• _Document excerpt_:

Friday, September 5, 2008

Worn Out

All this midnight training and 7am opening of the library has me plumb worn out. I have learned not to push this hard, so I purposely make sure I take mid day breaks, go home, rest up, not over extend. In the old days, I would have just kept going until I dropped (I could hold out longer then). But perhaps my gray hair has actually resulted in a bit of wisdom.

Still, resting in the middle of the day is not the same as keeping regular hours, getting to bed at a decent time, having uninterrupted sleep. My whole system is objecting. My head aches, my throat is raw, my voice raspy, my stomach churning, and most of all, my glands glanding. I know the odd hours will end soon. It is a blip on the radar soon to be long forgotten.

I marvel that I can even attempt this week long push, marvel that I don't collapse as I would have even a year ago. My body is recovering. The joy of knowing that I am created in such a marvelous way as to withstand not only the damage of the horrible disease but also the toxicity of the treatment amazes me.

• _Dataset entries_:
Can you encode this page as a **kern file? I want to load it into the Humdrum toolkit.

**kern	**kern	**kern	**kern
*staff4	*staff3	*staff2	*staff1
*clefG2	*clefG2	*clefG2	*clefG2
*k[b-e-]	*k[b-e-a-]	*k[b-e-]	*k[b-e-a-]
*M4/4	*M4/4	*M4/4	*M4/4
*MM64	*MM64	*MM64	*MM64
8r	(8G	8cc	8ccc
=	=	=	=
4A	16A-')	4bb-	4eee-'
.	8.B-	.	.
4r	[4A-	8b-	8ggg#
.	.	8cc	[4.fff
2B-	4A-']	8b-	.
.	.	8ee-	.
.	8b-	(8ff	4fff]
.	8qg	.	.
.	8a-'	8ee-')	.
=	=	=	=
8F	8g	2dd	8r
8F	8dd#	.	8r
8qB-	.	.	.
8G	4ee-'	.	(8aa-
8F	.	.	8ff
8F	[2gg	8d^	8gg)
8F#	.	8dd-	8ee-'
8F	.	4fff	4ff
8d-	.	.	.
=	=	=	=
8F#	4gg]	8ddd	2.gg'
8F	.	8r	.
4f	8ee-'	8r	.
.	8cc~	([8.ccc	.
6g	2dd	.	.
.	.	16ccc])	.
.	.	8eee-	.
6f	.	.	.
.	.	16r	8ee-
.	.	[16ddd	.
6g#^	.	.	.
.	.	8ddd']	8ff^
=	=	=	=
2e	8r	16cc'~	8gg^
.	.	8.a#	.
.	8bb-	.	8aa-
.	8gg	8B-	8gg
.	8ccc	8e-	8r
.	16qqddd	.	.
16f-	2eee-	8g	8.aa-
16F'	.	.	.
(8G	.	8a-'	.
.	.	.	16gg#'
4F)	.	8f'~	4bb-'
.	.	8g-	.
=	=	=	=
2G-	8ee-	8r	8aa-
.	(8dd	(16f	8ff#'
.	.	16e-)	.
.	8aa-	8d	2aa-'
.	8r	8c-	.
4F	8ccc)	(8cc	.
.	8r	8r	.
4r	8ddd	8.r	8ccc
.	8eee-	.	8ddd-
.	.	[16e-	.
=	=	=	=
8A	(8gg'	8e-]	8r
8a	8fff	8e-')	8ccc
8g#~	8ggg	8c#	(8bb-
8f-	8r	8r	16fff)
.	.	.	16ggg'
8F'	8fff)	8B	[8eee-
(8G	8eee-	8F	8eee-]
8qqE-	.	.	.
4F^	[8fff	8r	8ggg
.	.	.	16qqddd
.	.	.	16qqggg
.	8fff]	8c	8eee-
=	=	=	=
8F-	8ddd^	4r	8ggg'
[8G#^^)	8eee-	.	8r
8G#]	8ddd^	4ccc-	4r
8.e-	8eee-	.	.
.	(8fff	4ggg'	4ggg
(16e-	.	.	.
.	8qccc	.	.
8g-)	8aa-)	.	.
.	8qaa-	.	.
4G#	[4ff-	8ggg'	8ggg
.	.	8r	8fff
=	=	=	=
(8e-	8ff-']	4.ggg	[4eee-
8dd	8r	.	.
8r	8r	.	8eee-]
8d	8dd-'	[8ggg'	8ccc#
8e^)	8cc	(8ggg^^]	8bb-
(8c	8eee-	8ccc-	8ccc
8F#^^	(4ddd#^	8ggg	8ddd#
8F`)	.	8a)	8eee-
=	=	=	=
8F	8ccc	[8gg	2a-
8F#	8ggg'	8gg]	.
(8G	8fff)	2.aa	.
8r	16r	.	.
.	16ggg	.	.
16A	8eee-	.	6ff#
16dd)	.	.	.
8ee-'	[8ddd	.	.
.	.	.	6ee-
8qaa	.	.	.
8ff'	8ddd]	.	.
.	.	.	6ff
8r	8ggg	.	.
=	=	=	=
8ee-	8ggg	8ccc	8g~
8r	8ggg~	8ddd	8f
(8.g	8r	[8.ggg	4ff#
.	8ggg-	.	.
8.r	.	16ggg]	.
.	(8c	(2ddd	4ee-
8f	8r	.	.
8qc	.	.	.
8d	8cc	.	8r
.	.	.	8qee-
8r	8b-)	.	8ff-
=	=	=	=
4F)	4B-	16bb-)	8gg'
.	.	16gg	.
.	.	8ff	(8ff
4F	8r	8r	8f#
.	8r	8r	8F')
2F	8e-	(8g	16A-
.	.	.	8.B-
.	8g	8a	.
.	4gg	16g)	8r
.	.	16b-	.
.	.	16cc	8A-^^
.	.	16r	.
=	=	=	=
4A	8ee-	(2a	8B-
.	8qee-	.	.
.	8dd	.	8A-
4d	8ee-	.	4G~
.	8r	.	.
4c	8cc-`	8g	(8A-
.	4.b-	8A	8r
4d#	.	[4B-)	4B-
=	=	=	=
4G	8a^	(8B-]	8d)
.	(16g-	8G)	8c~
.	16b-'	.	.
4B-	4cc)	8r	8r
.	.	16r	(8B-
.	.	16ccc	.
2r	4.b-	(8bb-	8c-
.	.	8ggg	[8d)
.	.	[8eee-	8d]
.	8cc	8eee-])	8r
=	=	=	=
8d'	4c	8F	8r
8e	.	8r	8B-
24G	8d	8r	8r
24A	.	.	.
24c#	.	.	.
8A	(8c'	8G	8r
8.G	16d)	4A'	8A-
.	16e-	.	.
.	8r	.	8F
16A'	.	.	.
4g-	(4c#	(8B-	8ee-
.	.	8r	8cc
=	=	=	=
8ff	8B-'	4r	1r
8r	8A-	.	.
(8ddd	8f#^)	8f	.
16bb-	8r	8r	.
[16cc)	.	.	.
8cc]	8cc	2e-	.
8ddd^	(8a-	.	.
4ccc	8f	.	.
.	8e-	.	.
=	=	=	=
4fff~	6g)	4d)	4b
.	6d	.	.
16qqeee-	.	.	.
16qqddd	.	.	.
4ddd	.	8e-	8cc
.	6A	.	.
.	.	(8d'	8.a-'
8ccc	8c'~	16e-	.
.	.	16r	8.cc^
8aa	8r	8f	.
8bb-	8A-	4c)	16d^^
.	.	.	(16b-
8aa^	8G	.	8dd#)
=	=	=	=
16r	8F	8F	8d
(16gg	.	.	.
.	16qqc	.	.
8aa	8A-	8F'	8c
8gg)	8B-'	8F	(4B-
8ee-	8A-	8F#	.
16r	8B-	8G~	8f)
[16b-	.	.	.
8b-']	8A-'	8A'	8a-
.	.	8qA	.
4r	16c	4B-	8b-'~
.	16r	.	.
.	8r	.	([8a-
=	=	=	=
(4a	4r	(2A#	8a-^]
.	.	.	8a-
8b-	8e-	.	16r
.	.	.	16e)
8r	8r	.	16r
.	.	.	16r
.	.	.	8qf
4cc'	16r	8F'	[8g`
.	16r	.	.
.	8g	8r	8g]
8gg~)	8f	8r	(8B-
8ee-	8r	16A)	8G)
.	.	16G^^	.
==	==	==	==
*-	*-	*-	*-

• _What is required_:
Extend the blog post about being worn out from midnight training and early library hours, picking up after its final sentence. The entries were taken from a separate source.

• _Response below_:
Truly, I am one of the fortunate ones. So many I know have succumbed to the ravages of disease and/or drugs. I am blessed by the efforts of groups like the Lance Armstrong Foundation who are raising awareness, money, and resources for research and assistance. A time will come, I have no doubt, when cancer will no longer be the death sentence it used to be. Someday it will go the way of polio and whooping cough - a rare incidence here and there, an outbreak in a third world country, totally preventable and treatable.

Meanwhile, today I am thankful that the week of long hours is done and I have not only survived, I have progressed!